- Born: 1784 Bloomsbury, London
- Died: 1824 (aged 39–40)
- Known for: Architectural drawing, Watercolour

= Hugh O'Neill (artist) =

Hugh O'Neill (1784-1824) was an English architectural and antiquarian draughtsman who contributed 441 drawings of scenes from Bristol, England to the topographical collection of George Weare Braikenridge. The Braikenridge Collection makes Bristol's early 19th century appearance one of the best documented of any English city.

O'Neill was born in Bloomsbury, London on 20 April 1784, the son of Jeremiah O'Neill, an architect.

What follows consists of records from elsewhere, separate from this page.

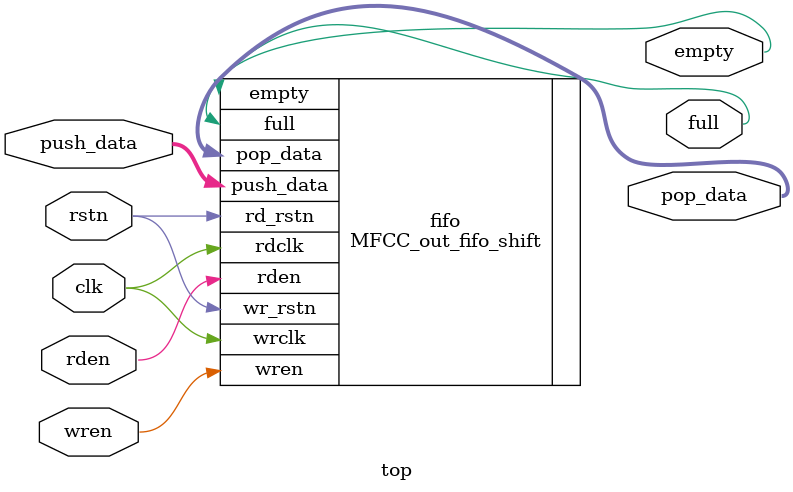
<source format=v>
`timescale 1ns / 1ps

module top#(
    parameter DEPTH  = 20    ,
    parameter DATA_W = 32
)(
input                      clk        ,
input                      rstn       ,

output                     empty        ,
output                     full         ,

input                      wren         ,
input      [DATA_W-1:0]    push_data    ,
input                      rden         ,
output reg [DATA_W-1:0]    pop_data    


);

MFCC_out_fifo_shift #(.DEPTH (20),.DATA_W(32)) fifo(
    .wrclk        (clk),
    .wr_rstn      (rstn),
    .rdclk        (clk),
    .rd_rstn      (rstn),
    .empty        (empty),
    .full         (full),

    .wren         (wren),
    .push_data    (push_data),
    .rden         (rden),
    .pop_data     (pop_data)
);

endmodule
</source>
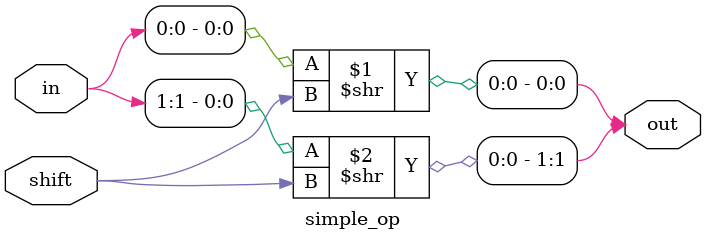
<source format=v>
module simple_op ( input shift,
				input [1:0] in,
                                output [1:0] out );

    assign out[0] = in[0] >> shift;
    assign out[1] = in[1] >> shift;

endmodule

</source>
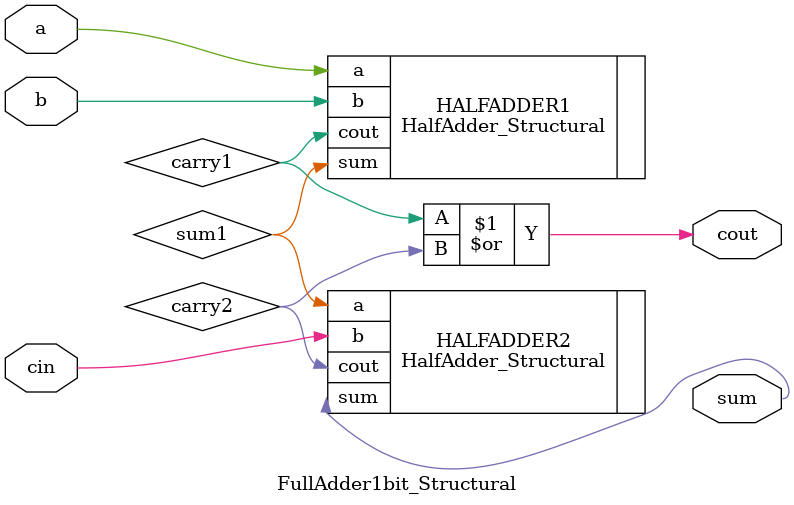
<source format=v>
module FullAdder1bit_Structural(
		input a,
		input b,
		input cin,
		output sum,
		output cout
	);

	wire sum1;
	wire carry1;
	wire carry2;

	//Instantiate HalfAdder
	HalfAdder_Structural HALFADDER1(
		.a(a),
		.b(b),
		.sum(sum1),
		.cout(carry1)
	);

	HalfAdder_Structural HALFADDER2(
		.a(sum1),
		.b(cin),
		.sum(sum),
		.cout(carry2)
	);

	or OR1(cout , carry1 , carry2);
endmodule

	
</source>
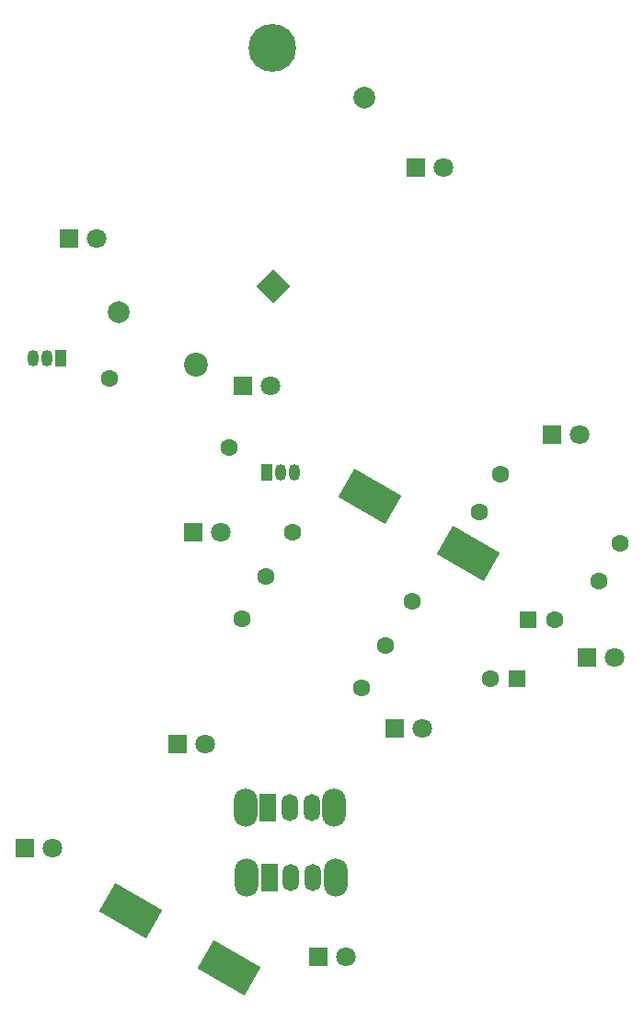
<source format=gbr>
%TF.GenerationSoftware,KiCad,Pcbnew,(6.0.11)*%
%TF.CreationDate,2023-03-05T17:51:39+00:00*%
%TF.ProjectId,easter,65617374-6572-42e6-9b69-6361645f7063,rev?*%
%TF.SameCoordinates,Original*%
%TF.FileFunction,Soldermask,Bot*%
%TF.FilePolarity,Negative*%
%FSLAX46Y46*%
G04 Gerber Fmt 4.6, Leading zero omitted, Abs format (unit mm)*
G04 Created by KiCad (PCBNEW (6.0.11)) date 2023-03-05 17:51:39*
%MOMM*%
%LPD*%
G01*
G04 APERTURE LIST*
G04 Aperture macros list*
%AMHorizOval*
0 Thick line with rounded ends*
0 $1 width*
0 $2 $3 position (X,Y) of the first rounded end (center of the circle)*
0 $4 $5 position (X,Y) of the second rounded end (center of the circle)*
0 Add line between two ends*
20,1,$1,$2,$3,$4,$5,0*
0 Add two circle primitives to create the rounded ends*
1,1,$1,$2,$3*
1,1,$1,$4,$5*%
%AMRotRect*
0 Rectangle, with rotation*
0 The origin of the aperture is its center*
0 $1 length*
0 $2 width*
0 $3 Rotation angle, in degrees counterclockwise*
0 Add horizontal line*
21,1,$1,$2,0,0,$3*%
G04 Aperture macros list end*
%ADD10R,1.800000X1.800000*%
%ADD11C,1.800000*%
%ADD12C,4.400000*%
%ADD13C,1.600000*%
%ADD14HorizOval,1.600000X0.000000X0.000000X0.000000X0.000000X0*%
%ADD15O,2.200000X3.500000*%
%ADD16R,1.500000X2.500000*%
%ADD17O,1.500000X2.500000*%
%ADD18R,1.050000X1.500000*%
%ADD19O,1.050000X1.500000*%
%ADD20C,2.000000*%
%ADD21RotRect,3.000000X5.000000X60.000000*%
%ADD22HorizOval,1.600000X0.000000X0.000000X0.000000X0.000000X0*%
%ADD23R,1.600000X1.600000*%
%ADD24RotRect,3.000000X5.000000X240.000000*%
%ADD25RotRect,2.200000X2.200000X225.000000*%
%ADD26HorizOval,2.200000X0.000000X0.000000X0.000000X0.000000X0*%
G04 APERTURE END LIST*
D10*
%TO.C,D5*%
X149215000Y-66500000D03*
D11*
X151755000Y-66500000D03*
%TD*%
D10*
%TO.C,D8*%
X152460000Y-87000000D03*
D11*
X155000000Y-87000000D03*
%TD*%
D10*
%TO.C,D7*%
X127670000Y-114500000D03*
D11*
X130210000Y-114500000D03*
%TD*%
D12*
%TO.C,H1*%
X123500000Y-31000000D03*
%TD*%
D13*
%TO.C,R6*%
X133900000Y-85950000D03*
D14*
X122901477Y-79600000D03*
%TD*%
D10*
%TO.C,D9*%
X114725000Y-95000000D03*
D11*
X117265000Y-95000000D03*
%TD*%
D10*
%TO.C,D6*%
X100725000Y-104500000D03*
D11*
X103265000Y-104500000D03*
%TD*%
D15*
%TO.C,SW1*%
X120980000Y-100785000D03*
X129180000Y-100785000D03*
D16*
X123080000Y-100785000D03*
D17*
X125080000Y-100785000D03*
X127080000Y-100785000D03*
%TD*%
D15*
%TO.C,SW3*%
X121080000Y-107285000D03*
X129280000Y-107285000D03*
D16*
X123180000Y-107285000D03*
D17*
X125180000Y-107285000D03*
X127180000Y-107285000D03*
%TD*%
D10*
%TO.C,D10*%
X134725000Y-93500000D03*
D11*
X137265000Y-93500000D03*
%TD*%
D10*
%TO.C,D4*%
X120725000Y-62000000D03*
D11*
X123265000Y-62000000D03*
%TD*%
D13*
%TO.C,R5*%
X131649997Y-89847115D03*
D14*
X120651474Y-83497115D03*
%TD*%
D10*
%TO.C,D3*%
X136715000Y-42000000D03*
D11*
X139255000Y-42000000D03*
%TD*%
D13*
%TO.C,R1*%
X136350000Y-81850000D03*
D14*
X125351477Y-75500000D03*
%TD*%
D10*
%TO.C,D2*%
X104725000Y-48500000D03*
D11*
X107265000Y-48500000D03*
%TD*%
D10*
%TO.C,D11*%
X116225000Y-75500000D03*
D11*
X118765000Y-75500000D03*
%TD*%
D18*
%TO.C,Q2*%
X104000000Y-59500000D03*
D19*
X102730000Y-59500000D03*
X101460000Y-59500000D03*
%TD*%
D20*
%TO.C,TP2*%
X131900000Y-35550000D03*
%TD*%
D21*
%TO.C,BT1*%
X119500000Y-115552559D03*
X141500000Y-77447441D03*
%TD*%
D13*
%TO.C,R4*%
X108500739Y-61325000D03*
D22*
X119499262Y-67675000D03*
%TD*%
D13*
%TO.C,R3*%
X155500000Y-76500000D03*
D14*
X144501477Y-70150000D03*
%TD*%
D20*
%TO.C,TP1*%
X109350000Y-55250000D03*
%TD*%
D23*
%TO.C,SW2*%
X147000000Y-83500000D03*
D13*
X149500000Y-83500000D03*
%TD*%
%TO.C,R2*%
X153500000Y-79964102D03*
D14*
X142501477Y-73614102D03*
%TD*%
D24*
%TO.C,BT2*%
X132406734Y-72197441D03*
X110406734Y-110302559D03*
%TD*%
D25*
%TO.C,D1*%
X123592103Y-52907898D03*
D26*
X116407898Y-60092103D03*
%TD*%
D18*
%TO.C,Q1*%
X123000000Y-70000000D03*
D19*
X124270000Y-70000000D03*
X125540000Y-70000000D03*
%TD*%
D23*
%TO.C,C1*%
X146000000Y-89000000D03*
D13*
X143500000Y-89000000D03*
%TD*%
M02*

</source>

He exhibited at the Royal Academy during 1800-04. He was a drawing master at Oxford and Edinburgh, then moved to Bath in 1813.

In 1821 he settled in Bristol and worked almost exclusively thereafter for George Weare Braikenridge. Most of the commissioned works were in monochrome wash. Some of his surviving drawings suggest that he also undertook commissions for architectural alterations. He does not seem to have participated in the activities of the Bristol School of artists.

He died in Bristol on 7 April 1824.

The Braikenridge Collection is in the Bristol City Museum and Art Gallery. Some of O'Neill's early drawings are in the Ashmolean Museum, Oxford.